Presentation of Congenital Portosystemic Shunts in Children

Atessa Bahadori, Beatrice Kuhlmann, Dominique Debray, Stephanie Franchi-Abella, Julie Wacker, Maurice Beghetti, Barbara E Wildhaber, Valérie Anne McLin, On Behalf Of The Ircpss, Atessa Bahadori, Beatrice Kuhlmann, Dominique Debray, Stephanie Franchi-Abella, Julie Wacker, Maurice Beghetti, Barbara E Wildhaber, Valérie Anne McLin, On Behalf Of The Ircpss

Abstract

Background: Congenital portosystemic shunts (CPSS) are rare vascular anomalies resulting in communications between the portal venous system and the systemic venous circulation, affecting an estimated 30,000 to 50,000 live births. CPSS can present at any age as a multi-system disease of variable severity mimicking both common and rare pediatric conditions.
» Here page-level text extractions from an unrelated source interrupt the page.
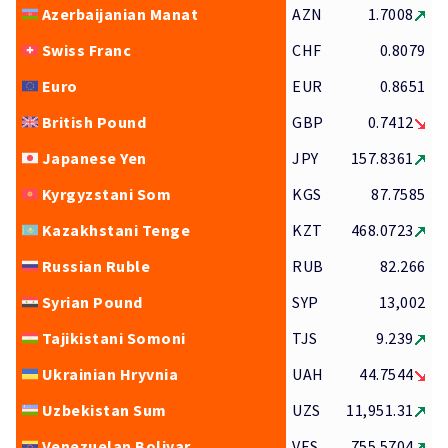
Azerbaijanian Manat
AZN
1.7008
Swiss Franc
CHF
0.8079
Euro
EUR
0.8651
British Pound
GBP
0.7412
Japanese Yen
JPY
157.8361
Kyrgyzstani Som
KGS
87.7585
Kazakhstani Tenge
KZT
468.0723
Russian Ruble
RUB
82.266
Syrian Pound
SYP
13,002
Tajikistani Somoni
TJS
9.239
Ukrainian Hryvnia
UAH
44.7544
Uzbekistan Sum
UZS
11,951.31
Venezuelan Bolivar
VES
755.5704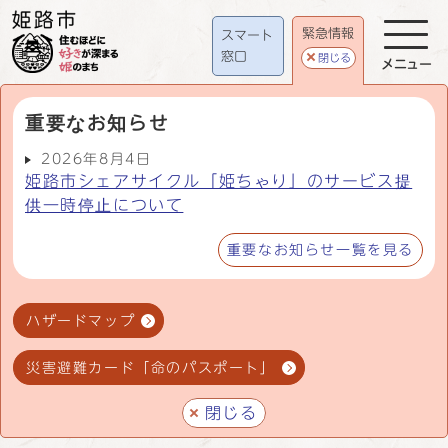
緊急情報
スマート
窓口
閉じる
メニュー
重要なお知らせ
2026年8月4日
姫路市シェアサイクル「姫ちゃり」のサービス提
供一時停止について
重要なお知らせ一覧を見る
ハザードマップ
災害避難カード「命のパスポート」
閉じる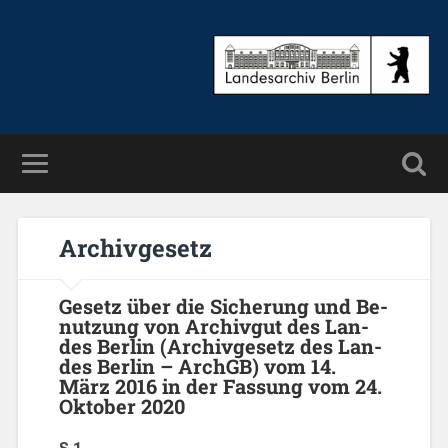
Ar­chiv­ge­setz
Ge­setz über die Si­che­rung und Be­
nut­zung von Ar­chiv­gut des Lan­
des Ber­lin (Ar­chiv­ge­setz des Lan­
des Ber­lin – Arch­GB) vom 14.
März 2016 in der Fas­sung vom 24.
Ok­to­ber 2020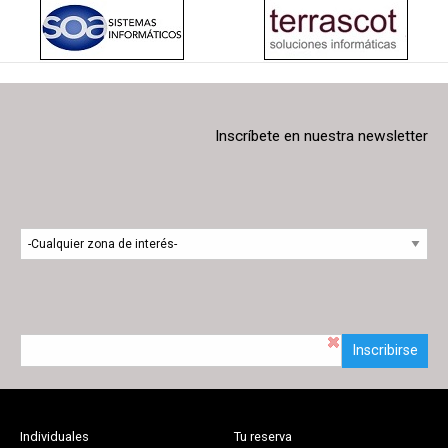
Inscríbete en nuestra newsletter
Inscribirse
Individuales
Tu reserva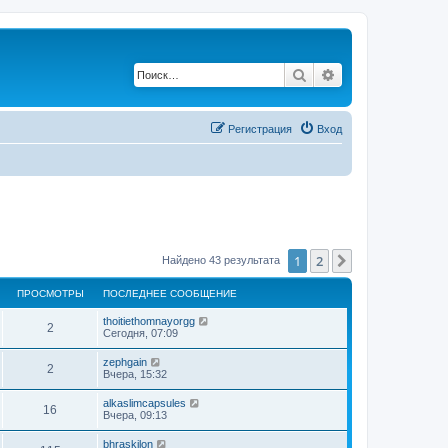
Поиск
Расширенный по
Регистрация
Вход
1
2
След.
Найдено 43 результата
ПРОСМОТРЫ
ПОСЛЕДНЕЕ СООБЩЕНИЕ
thoitiethomnayorgg
2
Сегодня, 07:09
zephgain
2
Вчера, 15:32
alkaslimcapsules
16
Вчера, 09:13
bhraskilon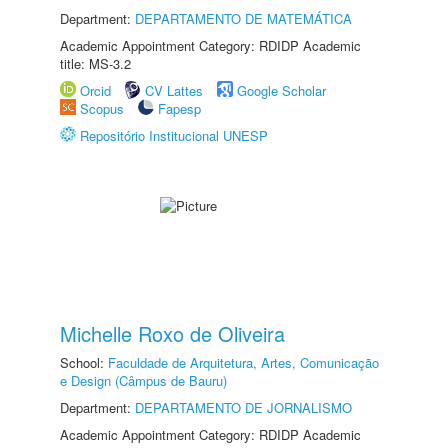
Department:
DEPARTAMENTO DE MATEMÁTICA
Academic Appointment Category: RDIDP Academic
title: MS-3.2
Orcid
CV Lattes
Google Scholar
Scopus
Fapesp
Repositório Institucional UNESP
Michelle Roxo de Oliveira
School:
Faculdade de Arquitetura, Artes, Comunicação
e Design (Câmpus de Bauru)
Department:
DEPARTAMENTO DE JORNALISMO
Academic Appointment Category: RDIDP Academic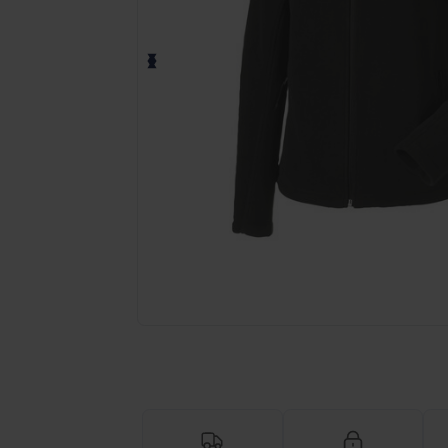
Anmod om et tilpasset tilbud på di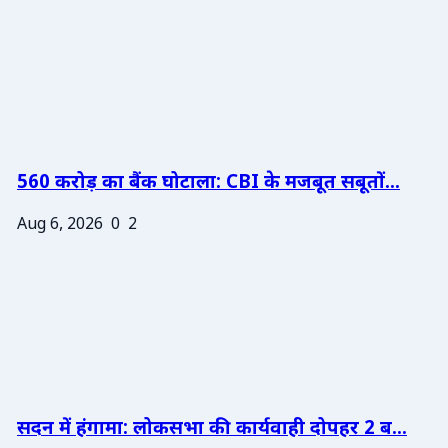
560 करोड़ का बैंक घोटाला: CBI के मजबूत सबूतों...
Aug 6, 2026
0
2
सदन में हंगामा: लोकसभा की कार्यवाही दोपहर 2 ब...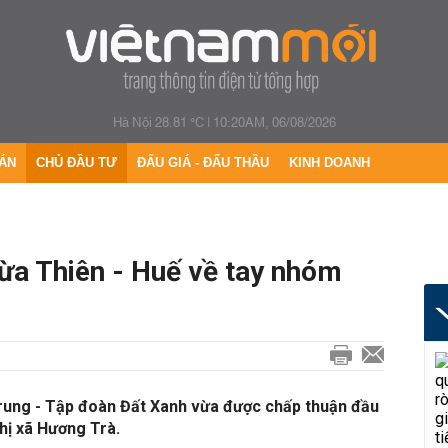
Hà Nội 28.81 °C
|
10:20AM, 06/08/2026
ÁN
CHỦ ĐẦU TƯ
ĐẤU GIÁ - ĐẤU THẦU
KINH DOANH
hừa Thiên - Huế về tay nhóm
rung - Tập đoàn Đất Xanh vừa được chấp thuận đầu
thị xã Hương Trà.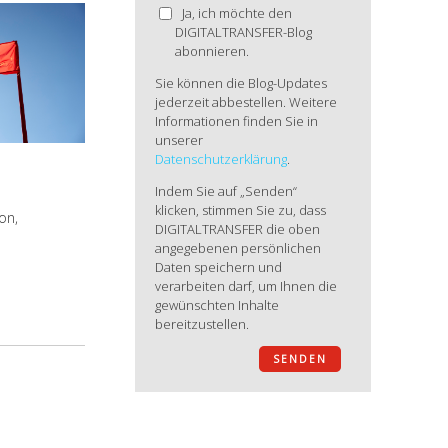
Ja, ich möchte den
DIGITALTRANSFER-Blog
abonnieren.
Sie können die Blog-Updates
jederzeit abbestellen. Weitere
Informationen finden Sie in
unserer
Datenschutzerklärung
.
Indem Sie auf „Senden“
klicken, stimmen Sie zu, dass
on,
DIGITALTRANSFER die oben
angegebenen persönlichen
Daten speichern und
verarbeiten darf, um Ihnen die
gewünschten Inhalte
bereitzustellen.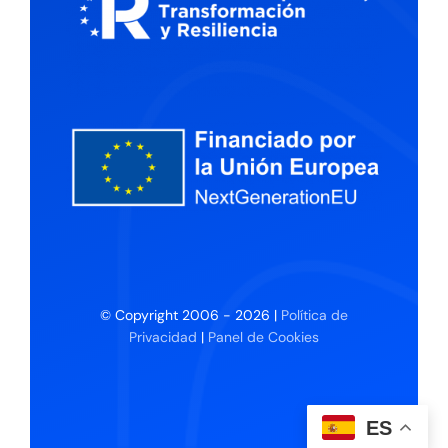
© Copyright 2006 - 2026 |
Política de
Privacidad
|
Panel de Cookies
ES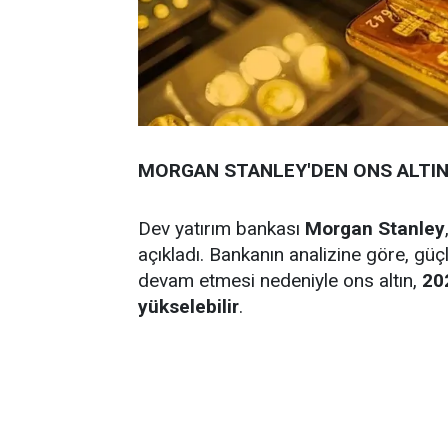
MORGAN STANLEY'DEN ONS ALTIN 
Dev yatırım bankası
Morgan Stanley
açıkladı. Bankanın analizine göre, güçl
devam etmesi nedeniyle ons altın,
20
yükselebilir
.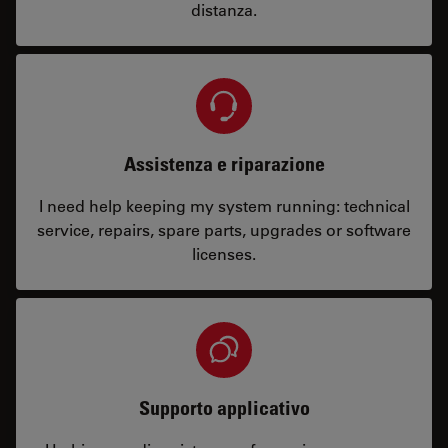
distanza.
Assistenza e riparazione
I need help keeping my system running: technical
service, repairs, spare parts, upgrades or software
licenses.
Supporto applicativo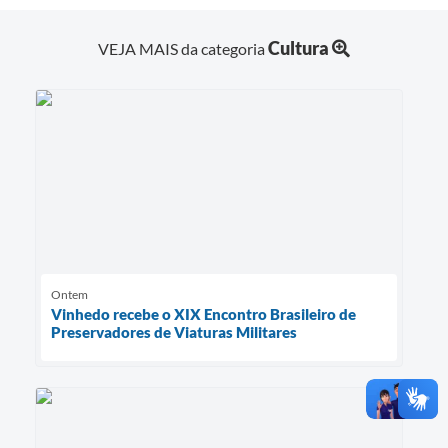
Cultura
VEJA MAIS da categoria
Ontem
Vinhedo recebe o XIX Encontro Brasileiro de
Preservadores de Viaturas Militares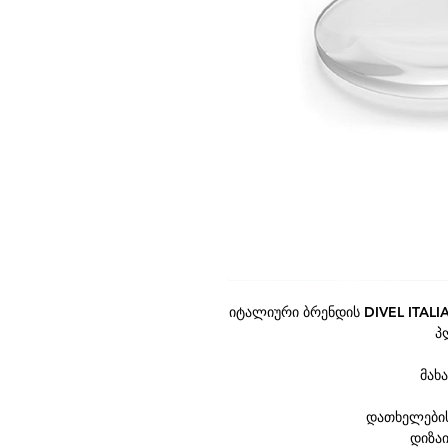
იტალიური ბრენდის DIVEL ITAL
პ
მახ
დათხელების 
დიზაი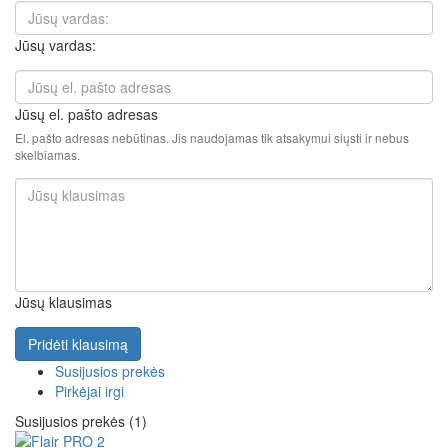
Jūsų vardas:
Jūsų el. pašto adresas
El. pašto adresas nebūtinas. Jis naudojamas tik atsakymui siųsti ir nebus
skelbiamas.
Jūsų klausimas
Pridėti klausimą
Susijusios prekės
Pirkėjai irgi
Susijusios prekės (1)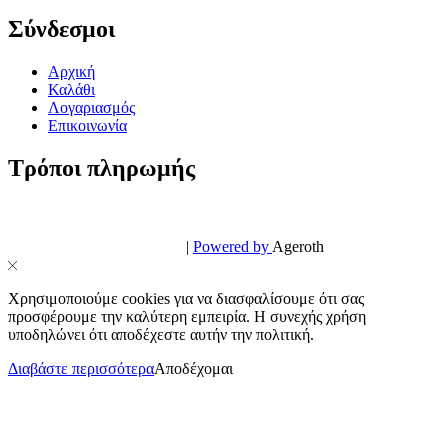
Σύνδεσμοι
Αρχική
Καλάθι
Λογαριασμός
Επικοινωνία
Τρόποι πληρωμής
© PowerPhone.gr 2026 | All Rights Reserved
Design & Development by
|
Powered by
Ageroth
Χρησιμοποιούμε cookies για να διασφαλίσουμε ότι σας
προσφέρουμε την καλύτερη εμπειρία. Η συνεχής χρήση
υποδηλώνει ότι αποδέχεστε αυτήν την πολιτική.
Διαβάστε περισσότερα
Αποδέχομαι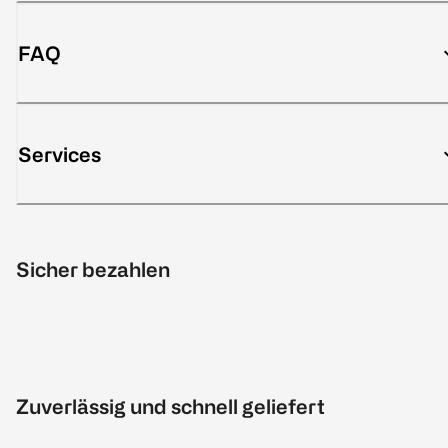
FAQ
Services
Sicher bezahlen
Zuverlässig und schnell geliefert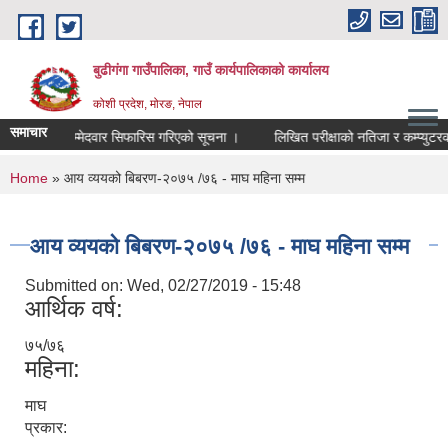
Skip to main content
बुढीगंगा गाउँपालिका, गाउँ कार्यपालिकाको कार्यालय
कोशी प्रदेश, मोरङ, नेपाल
समाचार
उम्मेदवार सिफारिस गरिएको सूचना ।
लिखित परीक्षाको नतिजा र कम्प्युटरको सी
You are here
Home
» आय व्ययको बिबरण-२०७५ /७६ - माघ महिना सम्म
आय व्ययको बिबरण-२०७५ /७६ - माघ महिना सम्म
Submitted on:
Wed, 02/27/2019 - 15:48
आर्थिक वर्ष:
७५/७६
महिना:
माघ
प्रकार: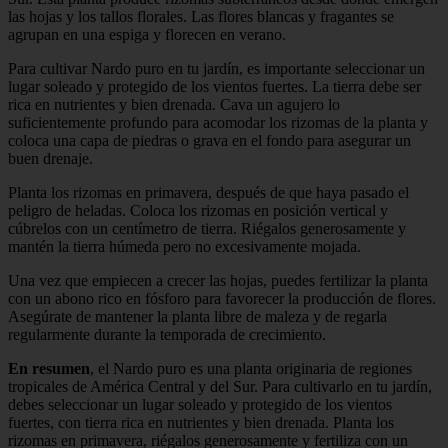
las hojas y los tallos florales. Las flores blancas y fragantes se
agrupan en una espiga y florecen en verano.
Para cultivar Nardo puro en tu jardín, es importante seleccionar un
lugar soleado y protegido de los vientos fuertes. La tierra debe ser
rica en nutrientes y bien drenada. Cava un agujero lo
suficientemente profundo para acomodar los rizomas de la planta y
coloca una capa de piedras o grava en el fondo para asegurar un
buen drenaje.
Planta los rizomas en primavera, después de que haya pasado el
peligro de heladas. Coloca los rizomas en posición vertical y
cúbrelos con un centímetro de tierra. Riégalos generosamente y
mantén la tierra húmeda pero no excesivamente mojada.
Una vez que empiecen a crecer las hojas, puedes fertilizar la planta
con un abono rico en fósforo para favorecer la producción de flores.
Asegúrate de mantener la planta libre de maleza y de regarla
regularmente durante la temporada de crecimiento.
En resumen
, el Nardo puro es una planta originaria de regiones
tropicales de América Central y del Sur. Para cultivarlo en tu jardín,
debes seleccionar un lugar soleado y protegido de los vientos
fuertes, con tierra rica en nutrientes y bien drenada. Planta los
rizomas en primavera, riégalos generosamente y fertiliza con un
Case presentations: Case A: A vascular malformation was identified in the liver of a 10-year-old girl with tall stature, advanced somatic maturation, insulin resistance with hyperinsulinemia, hyperandrogenemia and transient hematuria. Work-up also suggested elevated pulmonary pressures. Case B: A young girl with trisomy 8 mosaicism with a history of neonatal hypoglycemia, transient neonatal cholestasis and tall stature presented newly increased aminotransferase levels at 6 years of age. Case C: A 3-year-old boy with speech delay, tall stature and abdominal pain underwent abdominal ultrasound (US) showing multiple liver nodules, diagnosed as liver hemangiomas by hepatic magnetic resonance imaging (MRI). Management and outcome: After identification of a venous malformation on liver Doppler US, all three patients were referred to a specialized liver center for further work-up within 12 to 18 months from diagnosis. Angio-computed tomography (CT) scan confirmed the presence of either an intrahepatic or extrahepatic CPSS with multiples liver nodules. All three had a hyperintense signal in the globus pallidus on T1 weighted cerebral MRI. Right heart catheterization confirmed pulmonary hypertension in cases A and C. Shunts were closed either using an endovascular or surgical approach. Liver nodules were either surgically removed if there was a risk of malignant degeneration or closely monitored by serial imaging when benign.

Conclusion: These cases illustrate most of the common chief complaints and manifestations of CPSS. Liver Doppler US is the key to diagnosis. Considering portosystemic shunts in the diagnostic work-up of a patient with unexplained endocrine, liver, gastro-intestinal, cardiovascular, hematological, renal or neurocognitive disorder is important as prompt referral to a specialized center may significantly impact patient outcome.

Keywords: Abernethy malformation; congenital portosystemic shunt; hepatopulmonary syndrome; liver nodules; pulmonary arterial hypertension; tall stature.

Conflict of interest statement

The authors declare no conflict of interest.

Figures

Figure 1
Figure 1
Anatomical forms of congenital portosystemic shunts. Reproduced from Guérin et al. Congenital portosystemic shunts: Vascular liver diseases: Position papers from the francophone network for vascular liver diseases, the French Association for the Study of the Liver (AFEF), and ERN-rare liver. Clin. Res. Hepatol. Gastroenterol. 452–459. Copyright © 2022 Elsevier Masson SAS. All rights reserved [5].
Figure 2
Figure 2
Case C. Aspect on imaging of the congenital porto-systemic shunt (CPSS) and the liver nodules. (1) Axial view on US B-mode at the level of the portal bifurcation shows the direct communication between the portal bifurcation and the inferior vena cava (IVC) (dotted arrow). There is a large liver tumor in the left hepatic lobe (large white arrow). (2) Axial view on MRI with contrast injection at the arterial phase shows the strong early enhancement of multiple hepatic nodules corresponding to hepatocellular proliferation. (3) Coronal view of an abdominal contrast enhanced computed tomography (CT) at the portal phase shows the direct communication between the portal bifurcation and the IVC. (4) Direct portal venography after occlusion of the CPSS with a balloon inflated in the IVC (star) shows hypoplastic right portal vein that was not visible on non-invasive imaging (plain arrow).